TEKS BACAAN
*-*-*
Wednesday, December 26, 2012

Tolak Bala’ : Peribadatan Inti Orang Melayu


oleh Isa Ansari, S.Ag., M.Hum
dirangkum kembali oleh Rasyadan Muhammad (12112117)

Pengantar
Bagi aliran kognitif (cognitive anthropology) kebudayaan dipahami dalam dua strategi sebagaimana yang dikemukakan oleh Kutowijoyo, pertama, kebudayaan dipahami dari luar ke dalam dimana keterkaitan antara lingkungan fisik dengan sistem sosial dan berpengaruh pada sistem simbol. Kedua, kebudayaan dipahami dari dalam keluar artinya sistem nilai berpengaruh pada sistem simbol dan pada akhirnya akan berpengaruh pada sistem sosial masyarakatnya. Pendapat tersebut tidak jauh beda dengan apa yang dikemukakan oleh Greetz yang membagi dua pola dalam kebudayaan, yakni model of (model dari) dalam bentuk etika tingkah laku dan model for (model untuk) yang terkait dengan aspek-aspek pendukung untuk bertindak dan bertingkah laku seperti nilai, aturan-aturan, resep-resep, petunjuk-petunjuk dan lain sebagainya.
*-*-*
YANG AKAN DIKERJAKAN
1. Tuliskan kembali bagian teks tentang tolak bala mulai dari "Wednesday, December 26, 2012" sampai "Rasyadan Muhammad (12112117)" tanpa mengubah satu kata pun.
2. Cari semua baris yang memuat kata "true" dan salin baris-baris itu; huruf besar dan kecil harus sama persis.
Teks tentang tolak bala ini tidak ada hubungannya dengan baris-baris data.
*-*-*
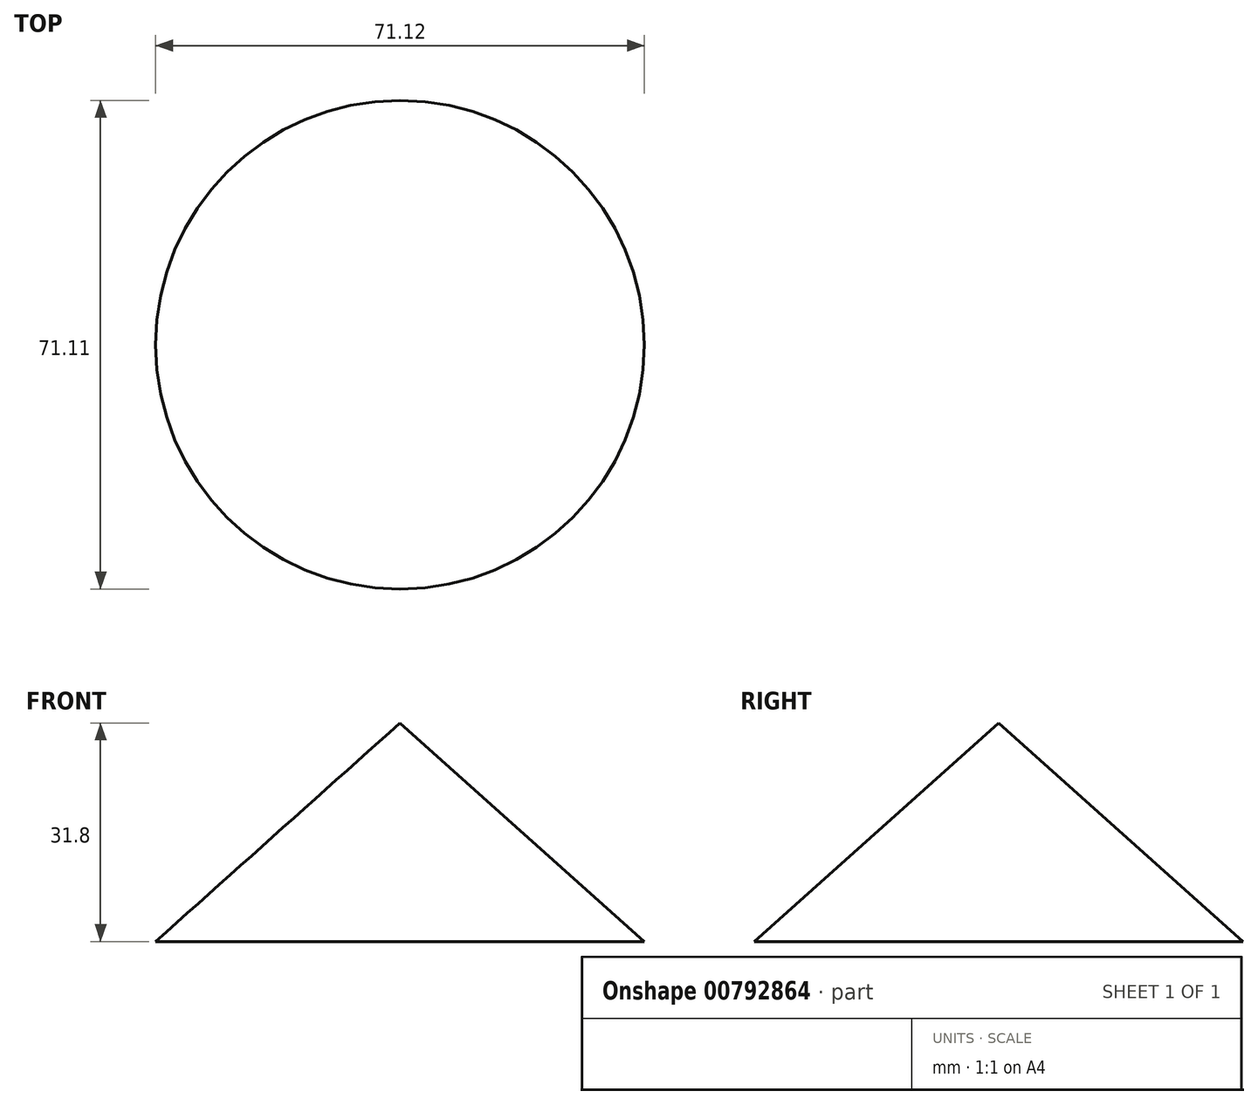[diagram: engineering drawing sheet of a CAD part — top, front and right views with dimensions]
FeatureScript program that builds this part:
annotation { "Feature Type Name" : "Feature", "Feature Type Description" : "" }
export const myFeature = defineFeature(function(context is Context, id is Id, definition is map)
    precondition{}
    {
        {
            var Q0;
            Q0=qCreatedBy(makeId("Right.planeOp"),FACE);
            var sketch = newSketch(context, id + "F0", { "sketchPlane" : qUnion([Q0])});
            skLineSegment(sketch, "E0", {"start": v(-35.56, 31.8) * mm, "end": v(-35.56, 0) * mm});
            skLineSegment(sketch, "E1", {"start": v(-35.56, 0) * mm, "end": v(0, 0) * mm});
            skLineSegment(sketch, "E2", {"start": v(0, 0) * mm, "end": v(-35.56, 31.8) * mm});
            skSolve(sketch);
        }
        {
            var Q0;
            Q0=makeQuery(id+"F0.imprint","IMPRINT",FACE,{"disambiguationData":[TD([[makeQuery(id+"F0.imprint","IMPRINT",EDGE,{"derivedFrom":sQuery(id+"F0.wireOp",EDGE,"E0")}),1.0]])]});
            var Q1;
            Q1=sQuery(id+"F0.wireOp",EDGE,"E2");
            var Q2;
            Q2=sQuery(id+"F0.wireOp",EDGE,"E1");
            var Q3;
            Q3=sQuery(id+"F0.wireOp",EDGE,"E0");
            var Q4;
            Q4=sQuery(id+"F0.wireOp",EDGE,"E0");
            revolve(context, id + "F1", {"surfaceOperationType" : NewSurfaceOperationType.NEW, "entities" : qUnion([Q0]), "surfaceEntities" : qUnion([Q1, Q2, Q3]), "axis" : qUnion([Q4]), "revolveType" : RevolveType.FULL});
        }
        {
            var Q0;
            Q0=qCreatedBy(makeId("Front.planeOp"),FACE);
            var sketch = newSketch(context, id + "F2", { "sketchPlane" : qUnion([Q0])});
            skLineSegment(sketch, "E3", {"start": v(-27.4, 18) * mm, "end": v(30.92, 18) * mm});
            skSolve(sketch);
        }
        {
            var Q0;
            Q0=sQuery(id+"F2.wireOp",EDGE,"E3");
            extrude(context, id + "F3", {"bodyType" : ToolBodyType.SURFACE, "surfaceEntities" : qUnion([Q0]), "depth" : 275.34 * mm, "offsetDistance" : 25.4 * mm, "symmetric" : true});
        }
    });
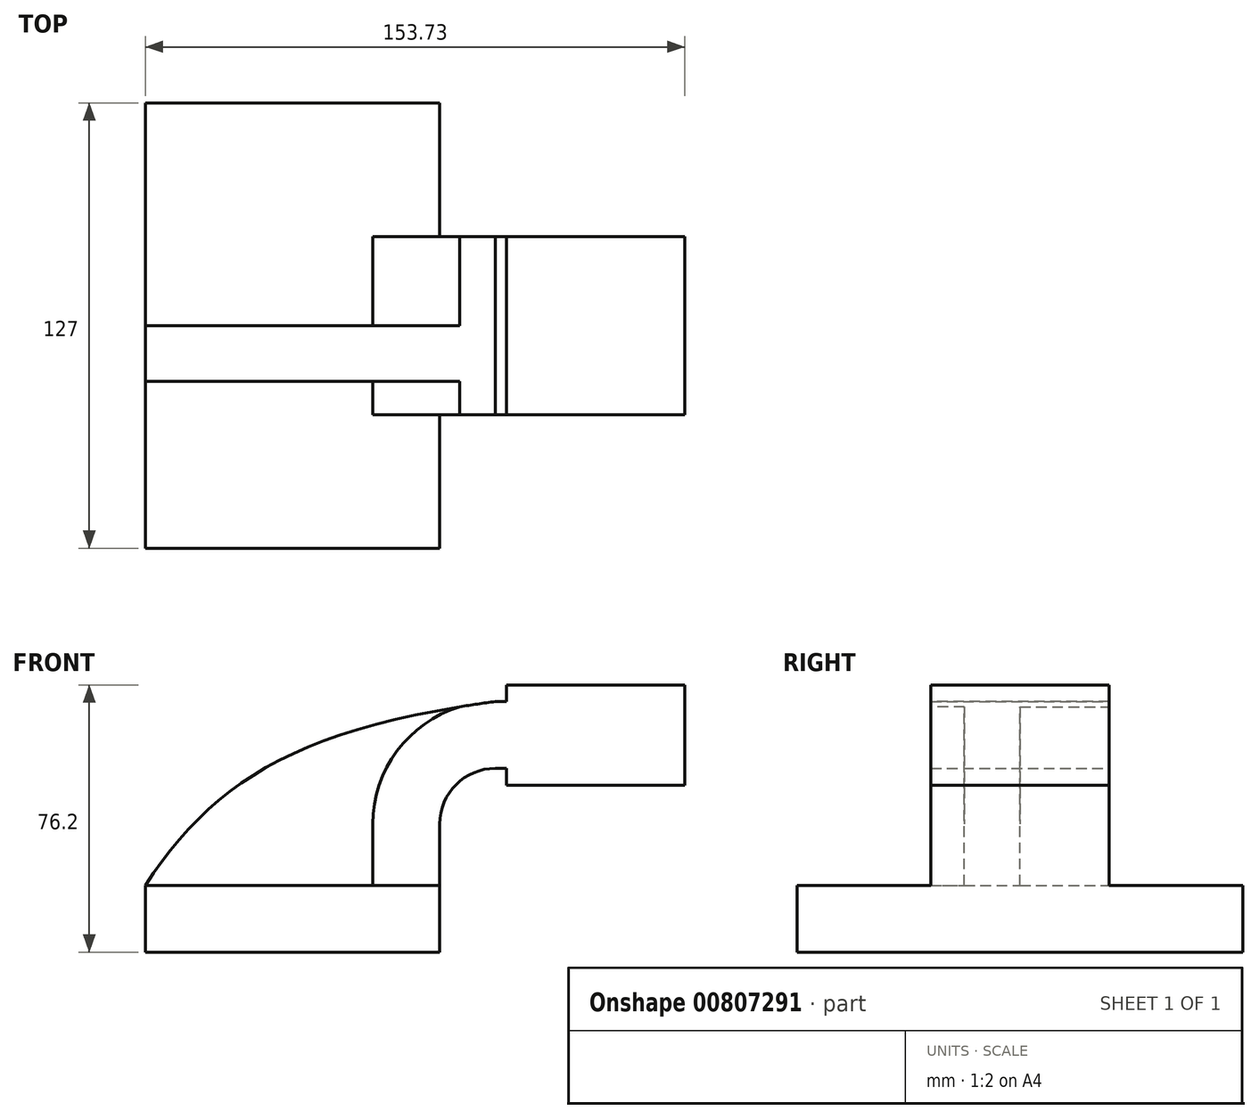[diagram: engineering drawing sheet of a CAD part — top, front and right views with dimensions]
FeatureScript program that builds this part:
annotation { "Feature Type Name" : "Feature", "Feature Type Description" : "" }
export const myFeature = defineFeature(function(context is Context, id is Id, definition is map)
    precondition{}
    {
        {
            var Q0;
            Q0=qCreatedBy(makeId("Front.planeOp"),FACE);
            var sketch = newSketch(context, id + "F0", { "sketchPlane" : qUnion([Q0])});
            skLineSegment(sketch, "E0.bottom", {"start": v(41.94, -9.52) * mm, "end": v(-41.94, -9.53) * mm});
            skLineSegment(sketch, "E0.top", {"start": v(41.94, 9.53) * mm, "end": v(-41.94, 9.53) * mm});
            skLineSegment(sketch, "E0.left", {"start": v(41.94, -9.52) * mm, "end": v(41.94, 9.53) * mm});
            skLineSegment(sketch, "E0.right", {"start": v(-41.94, -9.53) * mm, "end": v(-41.94, 9.53) * mm});
            skPoint(sketch, "E0.middle", {"position": v(0, 0) * mm});
            skLineSegment(sketch, "E1.bottom", {"start": v(111.8, 38.1) * mm, "end": v(61, 38.1) * mm});
            skLineSegment(sketch, "E1.top", {"start": v(111.8, 66.68) * mm, "end": v(61, 66.68) * mm});
            skLineSegment(sketch, "E1.left", {"start": v(111.8, 38.1) * mm, "end": v(111.8, 66.68) * mm});
            skLineSegment(sketch, "E1.right", {"start": v(61, 38.1) * mm, "end": v(61, 66.68) * mm});
            skPoint(sketch, "E1.middle", {"position": v(86.4, 52.39) * mm});
            skLineSegment(sketch, "E2", {"start": v(41.94, 9.53) * mm, "end": v(41.94, 27) * mm});
            skArc(sketch, "E3", {"start": v(41.94, 27) * mm, "mid": v(46.6, 38.23) * mm, "end": v(57.82, 42.88) * mm});
            skLineSegment(sketch, "E4", {"start": v(57.82, 42.88) * mm, "end": v(86.4, 42.88) * mm});
            skArc(sketch, "E5.0", {"start": v(22.9, 27) * mm, "mid": v(33.12, 51.7) * mm, "end": v(57.82, 61.93) * mm});
            skLineSegment(sketch, "E5.1", {"start": v(22.9, 9.53) * mm, "end": v(22.9, 27) * mm});
            skLineSegment(sketch, "E6", {"start": v(86.4, 38.1) * mm, "end": v(86.4, 66.68) * mm});
            skLineSegment(sketch, "E7", {"start": v(57.82, 61.93) * mm, "end": v(86.4, 61.93) * mm});
            skFitSpline(sketch, "E8", {"points": [v(-41.94, 9.53) * mm, v(57.82, 61.93) * mm], "startDerivative": vector(56.65, 86.36) * mm, "endDerivative": vector(173.45, 23.46) * mm});
            skSolve(sketch);
        }
        {
            var Q0;
            Q0=makeQuery(id+"F0.imprint","IMPRINT",FACE,{"disambiguationData":[TD([[makeQuery(id+"F0.imprint","IMPRINT",EDGE,{"derivedFrom":sQuery(id+"F0.wireOp",EDGE,"E0.bottom")}),-1.0]])]});
            extrude(context, id + "F1", {"entities" : qUnion([Q0]), "endBound" : BoundingType.SYMMETRIC, "depth" : 127 * mm, "offsetDistance" : 25.4 * mm});
        }
        {
            var Q0;
            {var subQ1=sQuery(id+"F0.wireOp",EDGE,"E2");Q0=makeQuery(id+"F0.imprint","IMPRINT",FACE,{"disambiguationData":[TD([[makeQuery(id+"F0.imprint","IMPRINT",EDGE,{"derivedFrom":subQ1}),1.0]])]});}
            var Q1;
            {var subQ0=sQuery(id+"F0.wireOp",EDGE,"E1.right");var subQ1=sQuery(id+"F0.wireOp",EDGE,"E1.bottom");var subQ2=makeQuery(id+"F0.imprint","INTERSECT",VERTEX,{"derivedFrom":[subQ1,subQ0]});Q1=makeQuery(id+"F0.imprint","IMPRINT",FACE,{"disambiguationData":[TD([[makeQuery(id+"F0.imprint","IMPRINT",EDGE,{"disambiguationData":[TD([[subQ2,1.0]])],"derivedFrom":subQ1}),-1.0]])]});}
            var Q2;
            {var subQ0=sQuery(id+"F0.wireOp",EDGE,"E1.right");var subQ1=sQuery(id+"F0.wireOp",EDGE,"E1.top");var subQ2=makeQuery(id+"F0.imprint","INTERSECT",VERTEX,{"derivedFrom":[subQ1,subQ0]});Q2=makeQuery(id+"F0.imprint","IMPRINT",FACE,{"disambiguationData":[TD([[makeQuery(id+"F0.imprint","IMPRINT",EDGE,{"disambiguationData":[TD([[subQ2,1.0]])],"derivedFrom":subQ1}),1.0]])]});}
            var Q3;
            {var subQ0=sQuery(id+"F0.wireOp",EDGE,"E4");var subQ1=sQuery(id+"F0.wireOp",EDGE,"E1.right");var subQ2=makeQuery(id+"F0.imprint","INTERSECT",VERTEX,{"derivedFrom":[subQ1,subQ0]});Q3=makeQuery(id+"F0.imprint","IMPRINT",FACE,{"disambiguationData":[TD([[makeQuery(id+"F0.imprint","IMPRINT",EDGE,{"disambiguationData":[TD([[subQ2,-1.0]])],"derivedFrom":subQ1}),-1.0]])]});}
            var Q4;
            {var subQ0=sQuery(id+"F0.wireOp",EDGE,"E1.left");Q4=makeQuery(id+"F0.imprint","IMPRINT",FACE,{"disambiguationData":[TD([[makeQuery(id+"F0.imprint","IMPRINT",EDGE,{"derivedFrom":subQ0}),1.0]])]});}
            extrude(context, id + "F2", {"entities" : qUnion([Q0, Q1, Q2, Q3, Q4]), "operationType" : NewBodyOperationType.ADD, "endBound" : BoundingType.SYMMETRIC, "depth" : 50.8 * mm, "offsetDistance" : 25.4 * mm});
        }
        {
            var Q0;
            {var subQ3=sQuery(id+"F0.wireOp",EDGE,"E5.1");Q0=makeQuery(id+"F0.imprint","IMPRINT",FACE,{"disambiguationData":[TD([[makeQuery(id+"F0.imprint","IMPRINT",EDGE,{"derivedFrom":subQ3}),1.0]])]});}
            extrude(context, id + "F3", {"entities" : qUnion([Q0]), "operationType" : NewBodyOperationType.ADD, "depth" : 15.88 * mm, "offsetDistance" : 25.4 * mm});
        }
    });
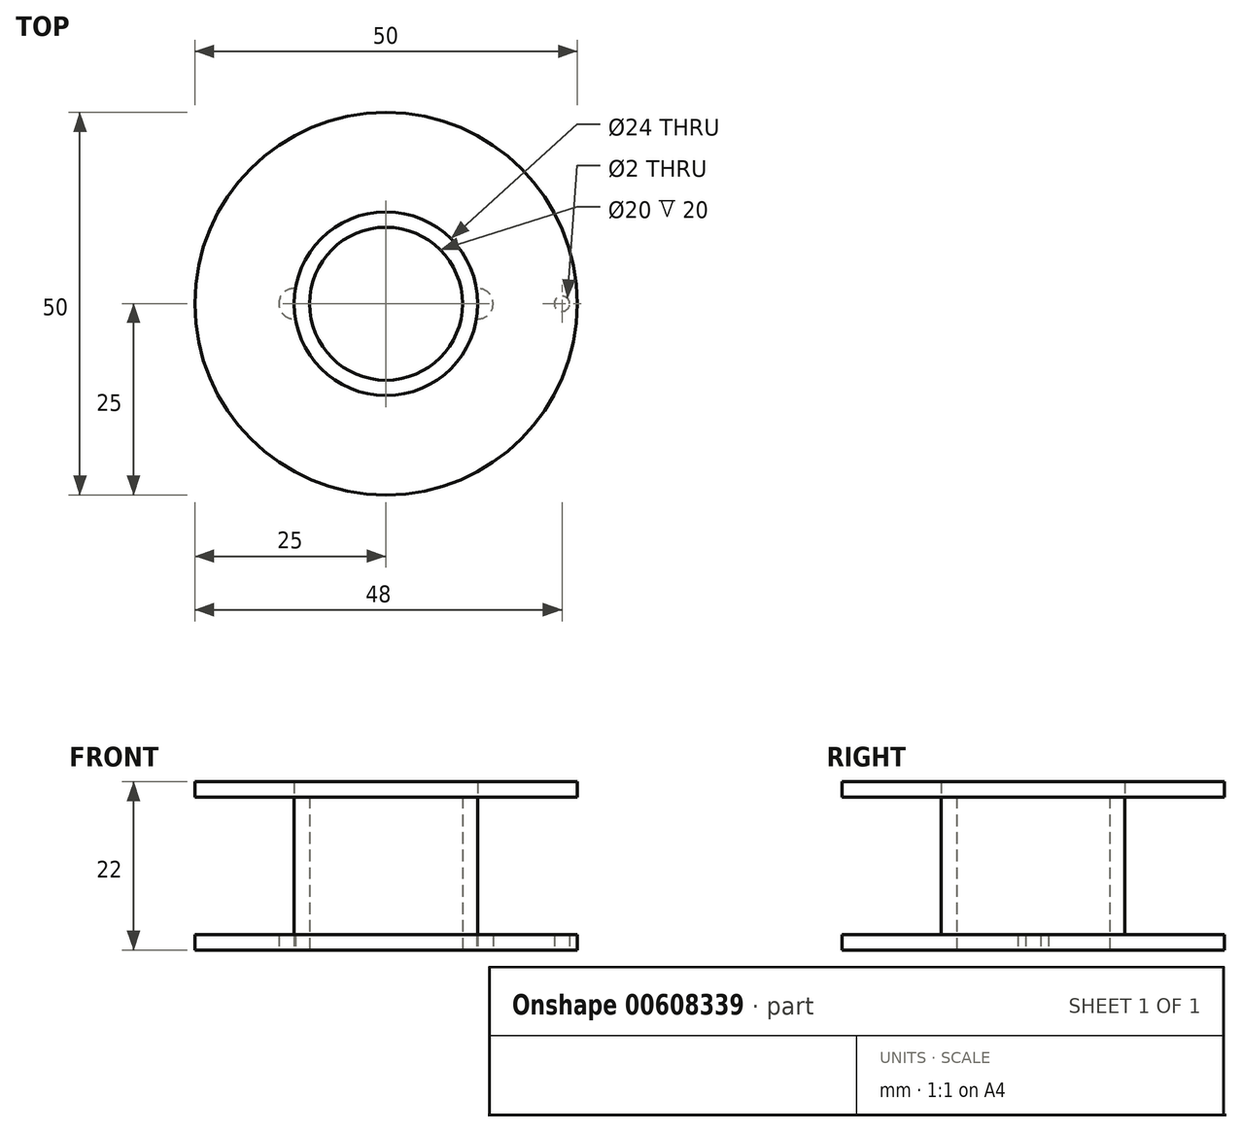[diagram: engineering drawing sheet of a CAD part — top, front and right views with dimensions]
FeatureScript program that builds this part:
annotation { "Feature Type Name" : "Feature", "Feature Type Description" : "" }
export const myFeature = defineFeature(function(context is Context, id is Id, definition is map)
    precondition{}
    {
        {
            var Q0;
            Q0=qCreatedBy(makeId("Top.planeOp"),FACE);
            var sketch = newSketch(context, id + "F0", { "sketchPlane" : qUnion([Q0])});
            skCircle(sketch, "E0", {"center": v(0, 0) * mm, "radius": 25 * mm});
            skCircle(sketch, "E1", {"center": v(0, 0) * mm, "radius": 10 * mm});
            skCircle(sketch, "E2", {"center": v(0, 0) * mm, "radius": 12 * mm});
            skArc(sketch, "E3", {"start": v(11.83, -2) * mm, "mid": v(14, 0) * mm, "end": v(11.83, 2) * mm});
            skArc(sketch, "E4", {"start": v(-11.83, 2) * mm, "mid": v(-14, 0) * mm, "end": v(-11.83, -2) * mm});
            skCircle(sketch, "E5", {"center": v(23, 0) * mm, "radius": 1 * mm});
            skSolve(sketch);
        }
        {
            var Q0;
            Q0 = qSketchRegion(id + "F0", true);
            extrude(context, id + "F1", {"entities" : qUnion([Q0]), "depth" : 2 * mm, "offsetDistance" : 25 * mm});
        }
        {
            var Q0;
            Q0=makeQuery(id+"F0.imprint","IMPRINT",FACE,{"disambiguationData":[TD([[makeQuery(id+"F0.imprint","IMPRINT",EDGE,{"derivedFrom":sQuery(id+"F0.wireOp",EDGE,"E1")}),-1.0]])]});
            extrude(context, id + "F2", {"entities" : qUnion([Q0]), "operationType" : NewBodyOperationType.ADD, "depth" : 20 * mm, "offsetDistance" : 25 * mm});
        }
        {
            var Q0;
            Q0=makeQuery(id+"F2.opExtrude","CAP_FACE",FACE,{"disambiguationData":[OSD([sQuery(id+"F0.wireOp",EDGE,"E1"),sQuery(id+"F0.wireOp",EDGE,"E2")])],"isStart":false});
            var sketch = newSketch(context, id + "F3", { "sketchPlane" : qUnion([Q0])});
            skCircle(sketch, "E6", {"center": v(0, 0) * mm, "radius": 25 * mm});
            skCircle(sketch, "E7", {"center": v(0, 0) * mm, "radius": 12 * mm});
            skSolve(sketch);
        }
        {
            var Q0;
            Q0 = qSketchRegion(id + "F3", true);
            extrude(context, id + "F4", {"entities" : qUnion([Q0]), "depth" : 2 * mm, "offsetDistance" : 25 * mm});
        }
    });
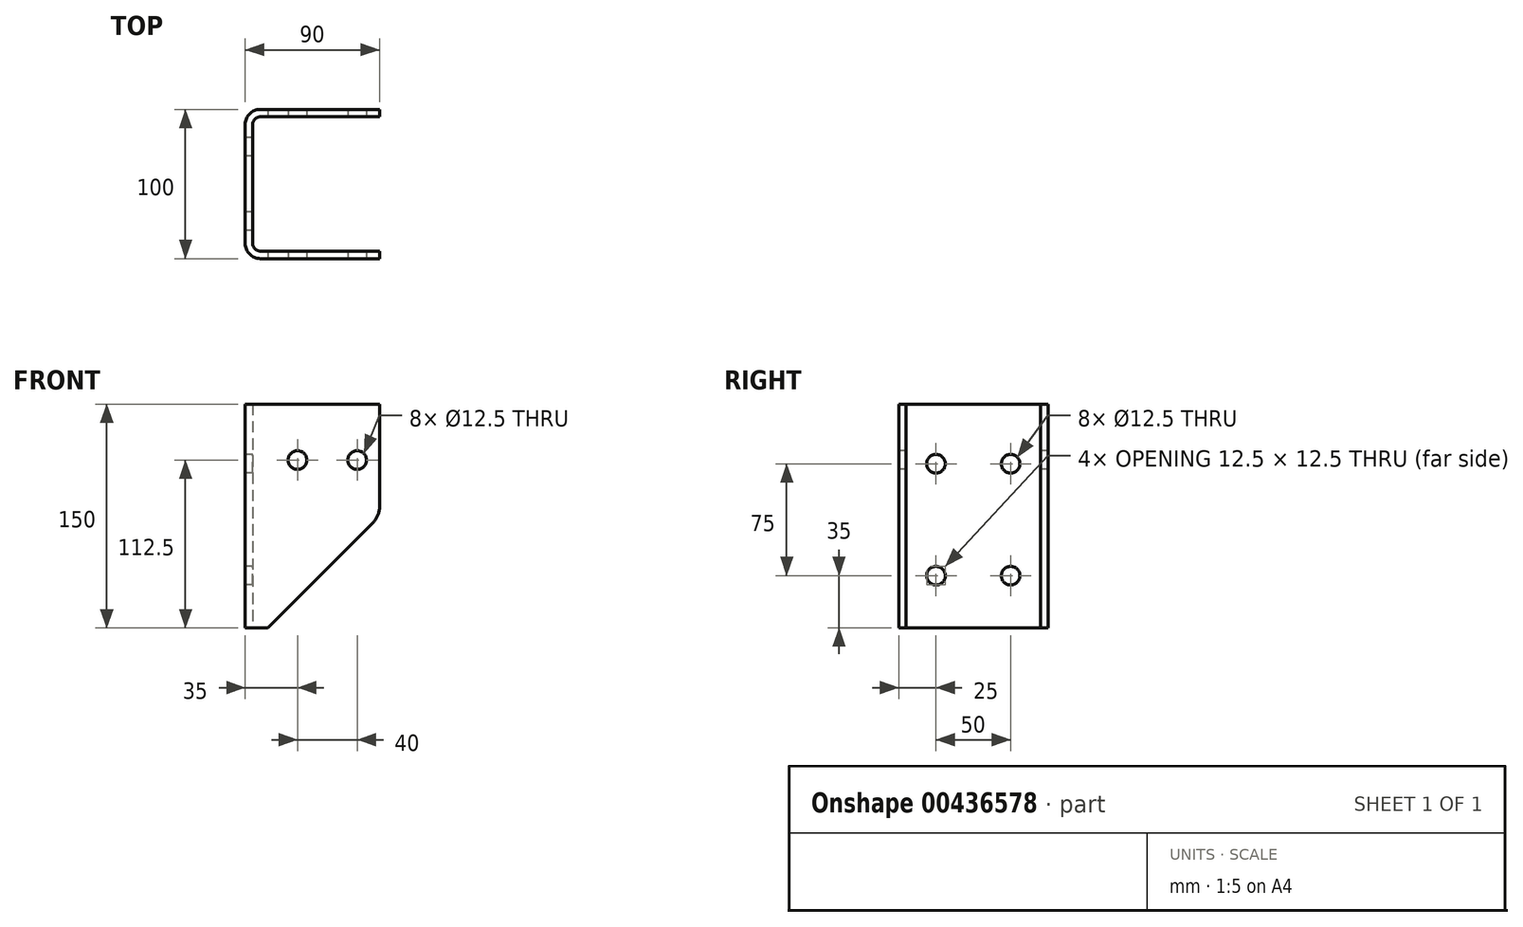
*-*-*
JAWABAN
1.
Wednesday, December 26, 2012

Tolak Bala’ : Peribadatan Inti Orang Melayu


oleh Isa Ansari, S.Ag., M.Hum
dirangkum kembali oleh Rasyadan Muhammad (12112117)

2.
            extrude(context, id + "F3", {"bodyType" : ToolBodyType.SURFACE, "surfaceEntities" : qUnion([Q0]), "depth" : 275.34 * mm, "offsetDistance" : 25.4 * mm, "symmetric" : true});
            Q0 = qSketchRegion(id + "F0", true);
            Q0 = qSketchRegion(id + "F3", true);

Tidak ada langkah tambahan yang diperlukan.